__Information__
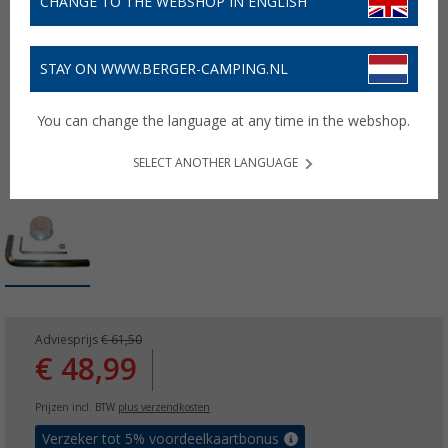
CHANGE TO THE WEBSHOP IN ENGLISH
STAY ON WWW.BERGER-CAMPING.NL
You can change the language at any time in the webshop.
SELECT ANOTHER LANGUAGE
Adviesprijs
€ 61,50
€ 48,99
Prijzen incl. BTW
plus verzendkosten
Verzeker tot 5% voordeelkaartbonus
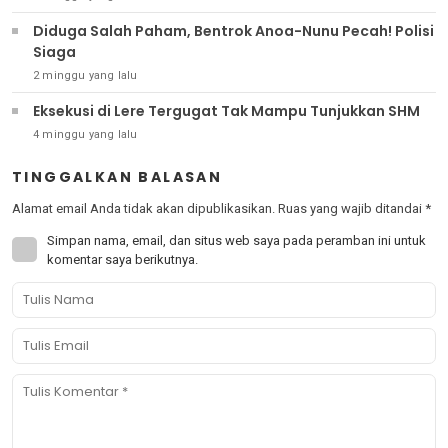
Diduga Salah Paham, Bentrok Anoa-Nunu Pecah! Polisi
Siaga
2 minggu yang lalu
Eksekusi di Lere Tergugat Tak Mampu Tunjukkan SHM
4 minggu yang lalu
TINGGALKAN BALASAN
Alamat email Anda tidak akan dipublikasikan.
Ruas yang wajib ditandai
*
Simpan nama, email, dan situs web saya pada peramban ini untuk
komentar saya berikutnya.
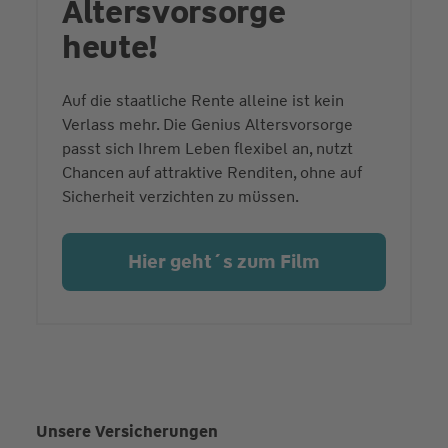
Altersvorsorge
heute!
Auf die staatliche Rente alleine ist kein
Verlass mehr. Die Genius Altersvorsorge
passt sich Ihrem Leben flexibel an, nutzt
Chancen auf attraktive Renditen, ohne auf
Sicherheit verzichten zu müssen.
Hier geht´s zum Film
Unsere Versicherungen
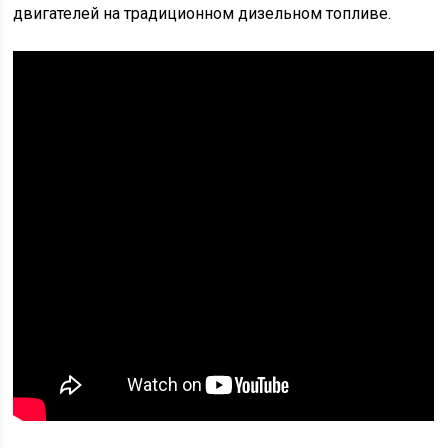
двигателей на традиционном дизельном топливе.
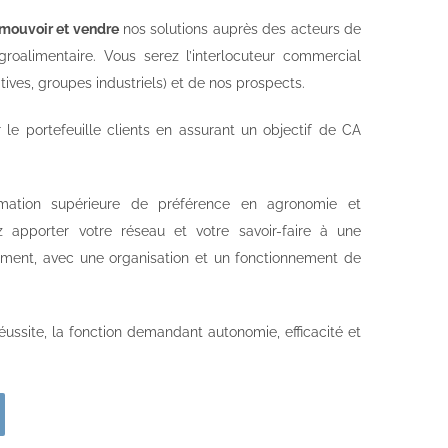
mouvoir et vendre
nos solutions auprès des acteurs de
agroalimentaire. Vous serez l’interlocuteur commercial
tives, groupes industriels) et de nos prospects.
 le portefeuille clients en assurant un objectif de CA
rmation supérieure de préférence en agronomie et
z apporter votre réseau et votre savoir-faire à une
ement, avec une organisation et un fonctionnement de
éussite, la fonction demandant autonomie, efficacité et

__What the task asks__
Where does "email" occur in the data? Copy each line that has it.

__Reply to the exercise__
Alamat email Anda tidak akan dipublikasikan.
Simpan nama, email, dan situs web saya pada peramban ini untuk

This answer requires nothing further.